BRANO PROPOSTO >>
Uno degli interventi più coloriti è quello di
Marco Dallari, titolare della cattedra di
pedagogia generale presso la facoltà trentina e
docente a Rovereto presso la SSIS (la scuola di
specializzazione all'insegnamento secondario).
Dallari racconta con trasporto una storia
raccontata da altri e che merita di essere
raccontata qui. La storia è questa. C'era una
volta un ragazzo nomade di diciassette anni
rimasto orfano che si era stancato di vivere con
i genitori adottivi e si era presentato a una
stazione di polizia dopo essere fuggito dal
campo. Affidamento del ragazzo ai servizi
territoriali, intervento della psicologa
dell'USL, inserimento scolastico, progressi del
giovane che dà prova di ottime qualità,
socializza, impara bene e si fa valere con
soddisfazione di educatori e operatori sociali.
Una volta diciottenne e acquisita la piena
capacità giuridica il ragazzo scrive una lettera
accorata alla madre (ma come, non era morta?):
addio addio per sempre. Non è scappato da un
campo ma da un condominio, è l'ultimo della
cucciolata di una famiglia stanziale, non ne
poteva più di essere mortificato nelle sue
ragioni e se ne era andato di casa scomparendo
come il fu Mattia Pascal, nascosto dal paravento
di una storia attendibile ma falsa. La storia
migliore che poteva inventare per centrare il suo
obiettivo: essere aiutato a diventare se stesso
assumendo l'identità temporanea del nomade evaso
dal nomadismo. Un'identità virtuale che aveva
moltiplicato l'attenzione sociale e formativa nei
confronti del suo caso. Un'attenzione che magari
non sarebbe stata così spiccata di fronte a un
caso di stato civile ordinario e di ordinaria
ribellione adolescenziale. Una rivolta che
Dallari, rinunciando allo scontato riferimento
pirandelliano, ricollega opportunamente al
concetto di rivolta contro il destino
dell'identità, presente nell'opera letteraria di
Camus.

DATI FORNITI >>
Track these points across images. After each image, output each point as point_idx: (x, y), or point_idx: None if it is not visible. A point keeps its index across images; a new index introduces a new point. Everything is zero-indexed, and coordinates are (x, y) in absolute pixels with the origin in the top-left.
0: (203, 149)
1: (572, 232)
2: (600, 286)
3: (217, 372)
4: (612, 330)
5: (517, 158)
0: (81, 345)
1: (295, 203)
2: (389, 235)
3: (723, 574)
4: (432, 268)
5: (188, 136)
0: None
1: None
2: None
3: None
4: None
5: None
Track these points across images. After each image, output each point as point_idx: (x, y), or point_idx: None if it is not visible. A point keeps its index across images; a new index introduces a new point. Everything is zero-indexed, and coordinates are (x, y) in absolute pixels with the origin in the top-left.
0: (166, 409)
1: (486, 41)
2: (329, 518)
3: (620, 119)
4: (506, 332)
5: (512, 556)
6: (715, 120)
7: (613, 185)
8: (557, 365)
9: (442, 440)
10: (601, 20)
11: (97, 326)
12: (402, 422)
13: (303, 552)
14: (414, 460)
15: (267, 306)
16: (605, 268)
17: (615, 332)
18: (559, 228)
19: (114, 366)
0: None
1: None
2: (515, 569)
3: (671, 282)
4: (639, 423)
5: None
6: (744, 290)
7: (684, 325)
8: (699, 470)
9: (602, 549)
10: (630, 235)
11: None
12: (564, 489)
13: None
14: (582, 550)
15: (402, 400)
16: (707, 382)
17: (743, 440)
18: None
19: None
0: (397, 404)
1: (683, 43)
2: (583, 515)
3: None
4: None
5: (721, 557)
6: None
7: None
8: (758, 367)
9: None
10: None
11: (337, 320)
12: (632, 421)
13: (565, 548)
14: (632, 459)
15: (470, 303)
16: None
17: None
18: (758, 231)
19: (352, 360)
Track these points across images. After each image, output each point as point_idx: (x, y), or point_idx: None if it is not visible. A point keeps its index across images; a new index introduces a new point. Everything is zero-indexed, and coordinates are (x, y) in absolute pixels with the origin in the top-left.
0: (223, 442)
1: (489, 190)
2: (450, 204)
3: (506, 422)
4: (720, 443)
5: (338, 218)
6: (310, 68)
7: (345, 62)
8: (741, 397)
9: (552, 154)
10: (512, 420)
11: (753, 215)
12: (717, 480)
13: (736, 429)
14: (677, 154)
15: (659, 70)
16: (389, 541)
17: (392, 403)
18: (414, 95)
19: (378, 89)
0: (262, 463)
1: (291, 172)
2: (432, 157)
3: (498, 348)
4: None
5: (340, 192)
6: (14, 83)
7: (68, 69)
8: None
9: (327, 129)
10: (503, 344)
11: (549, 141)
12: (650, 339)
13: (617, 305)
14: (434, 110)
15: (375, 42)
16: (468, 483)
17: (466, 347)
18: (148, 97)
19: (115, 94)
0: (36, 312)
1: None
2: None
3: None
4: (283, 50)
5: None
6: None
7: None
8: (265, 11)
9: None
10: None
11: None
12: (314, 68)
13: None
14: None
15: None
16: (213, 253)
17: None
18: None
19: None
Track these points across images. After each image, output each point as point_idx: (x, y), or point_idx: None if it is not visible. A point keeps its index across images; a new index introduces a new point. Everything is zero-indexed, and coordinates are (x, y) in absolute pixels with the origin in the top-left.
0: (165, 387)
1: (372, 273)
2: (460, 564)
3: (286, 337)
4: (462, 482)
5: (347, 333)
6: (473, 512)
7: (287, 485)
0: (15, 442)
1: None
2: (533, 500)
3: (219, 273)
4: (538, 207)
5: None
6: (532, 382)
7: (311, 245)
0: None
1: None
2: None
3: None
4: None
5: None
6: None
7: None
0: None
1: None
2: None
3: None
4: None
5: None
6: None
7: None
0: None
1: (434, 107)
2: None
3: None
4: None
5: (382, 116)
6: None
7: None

COMPITI DA SVOLGERE >>
• a. Nel brano sul ragazzo fuggito, sostituisci "psicologa" con "pedagogista" e riscrivi la parte compresa tra "Dallari racconta con" e "e operatori sociali.", estremi inclusi.
• b. Riprendi il brano sul ragazzo fuggito e scrivine il seguito a partire dall'ultima frase presente.

SOLUZIONI >>
• a.
Dallari racconta con trasporto una storia
raccontata da altri e che merita di essere
raccontata qui. La storia è questa. C'era una
volta un ragazzo nomade di diciassette anni
rimasto orfano che si era stancato di vivere con
i genitori adottivi e si era presentato a una
stazione di polizia dopo essere fuggito dal
campo. Affidamento del ragazzo ai servizi
territoriali, intervento della pedagogista
dell'USL, inserimento scolastico, progressi del
giovane che dà prova di ottime qualità,
socializza, impara bene e si fa valere con
soddisfazione di educatori e operatori sociali.

• b.
Come sono lontani i tempi di Pinocchio. La
costruzione di una nuova identità oggi implica
la capacità di beffare la Fata Turchina, o
meglio di capire che dietro il sorriso a
sessantaquattro denti della Fata Turchina possono
nascondersi il Gatto e la Volpe. Se l'invenzione
della stampa, osserva Umberto Margiotta nel suo
intervento "Modelli formativi della
comunicazione didattica in rete", ha
moltiplicato la circolazione di informazioni e
agevolato il controllo personale sul linguaggio,
se l'invenzione di radio e tv ha favorito la
dimensione collettiva del linguaggio, il
collegamento in rete dei computer ha trasformato
il linguaggio da collettivo in connettivo, e
dunque in linguaggio inventabile perché oggetto
di infinite contaminazioni.
E la scuola? Comunque uno la pensi sulle reti e
sull'informatica, comunque uno si atteggi nei
confronti dell'informatica e della
contaminazione, la scuola è nella rete. Per non
restarci presa come in uno strumento da pesca, la
scuola deve far leva sulla propria autonomia.
Un'autonomia connettiva, che moltiplichi le
autonomie di altre scuole e incida
sull'educazione e sul mondo più di quanto non
riesca di fare con i soli sussidi audiovisivi. E'
questo il parere di Agostina Melucci, esperta di
pedagogia dell'educazione. La rete conviene. La
rete conviene a chi la governa. Chi non è capace
di governarla, impari. Altrimenti ne sarà
vittima.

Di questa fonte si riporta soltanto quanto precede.